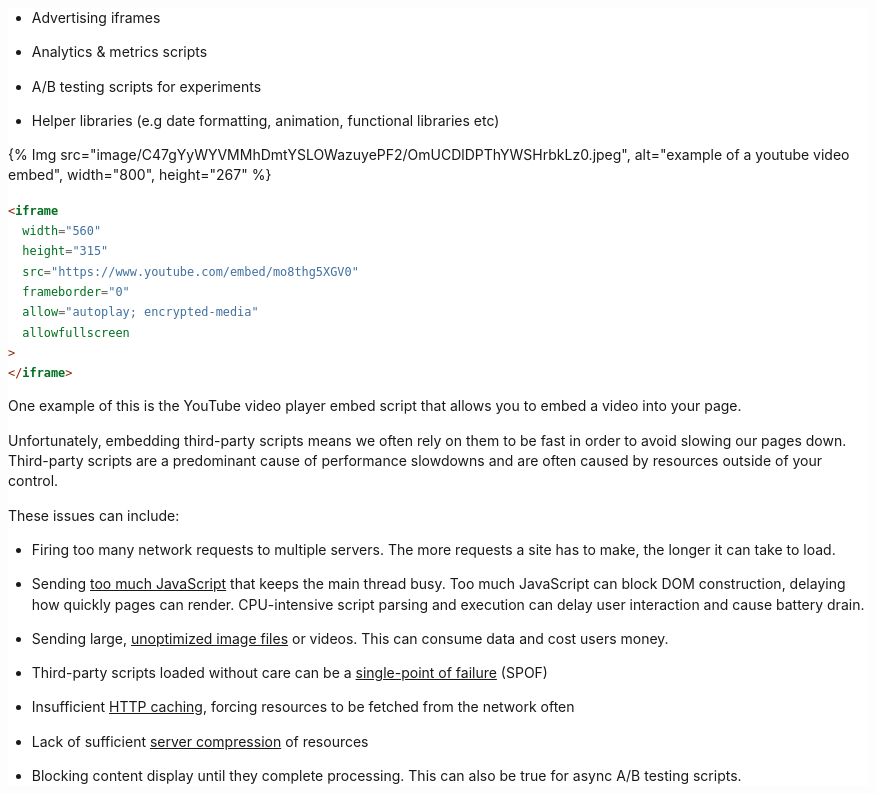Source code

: - Advertising iframes

- Analytics & metrics scripts

- A/B testing scripts for experiments

- Helper libraries (e.g date formatting, animation, functional libraries etc)

{% Img src="image/C47gYyWYVMMhDmtYSLOWazuyePF2/OmUCDlDPThYWSHrbkLz0.jpeg", alt="example of a youtube video embed", width="800", height="267" %}

```html
<iframe
  width="560"
  height="315"
  src="https://www.youtube.com/embed/mo8thg5XGV0"
  frameborder="0"
  allow="autoplay; encrypted-media"
  allowfullscreen
>
</iframe>
```

One example of this is the YouTube video player embed script that allows you to
embed a video into your page.

Unfortunately, embedding third-party scripts means we often rely on them to be
fast in order to avoid slowing our pages down. Third-party scripts are a
predominant cause of performance slowdowns and are often caused by resources
outside of your control.

These issues can include:

- Firing too many network requests to multiple servers. The more requests a site
  has to make, the longer it can take to load.

- Sending [too much JavaScript](https://developer.chrome.com/docs/lighthouse/performance/bootup-time/)
  that keeps the main thread busy. Too much JavaScript can block DOM
  construction, delaying how quickly pages can render. CPU-intensive script
  parsing and execution can delay user interaction and cause battery drain.

- Sending large, [unoptimized image files](https://developer.chrome.com/docs/lighthouse/performance/uses-optimized-images/) or videos. This can
  consume data and cost users money.

- Third-party scripts loaded without care can be a [single-point of failure](http://blog.patrickmeenan.com/2011/10/testing-for-frontend-spof.html)
  (SPOF)

- Insufficient [HTTP caching](/http-cache/),
  forcing resources to be fetched from the network often

- Lack of sufficient [server compression](/optimizing-content-efficiency-optimize-encoding-and-transfer/)
  of resources

- Blocking content display until they complete processing. This can also be true
  for async A/B testing scripts.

# What is required
Show every line of the entries above where the word "lighthouse" occurs.

# Result of the task
- Sending [too much JavaScript](https://developer.chrome.com/docs/lighthouse/performance/bootup-time/)
- Sending large, [unoptimized image files](https://developer.chrome.com/docs/lighthouse/performance/uses-optimized-images/) or videos. This can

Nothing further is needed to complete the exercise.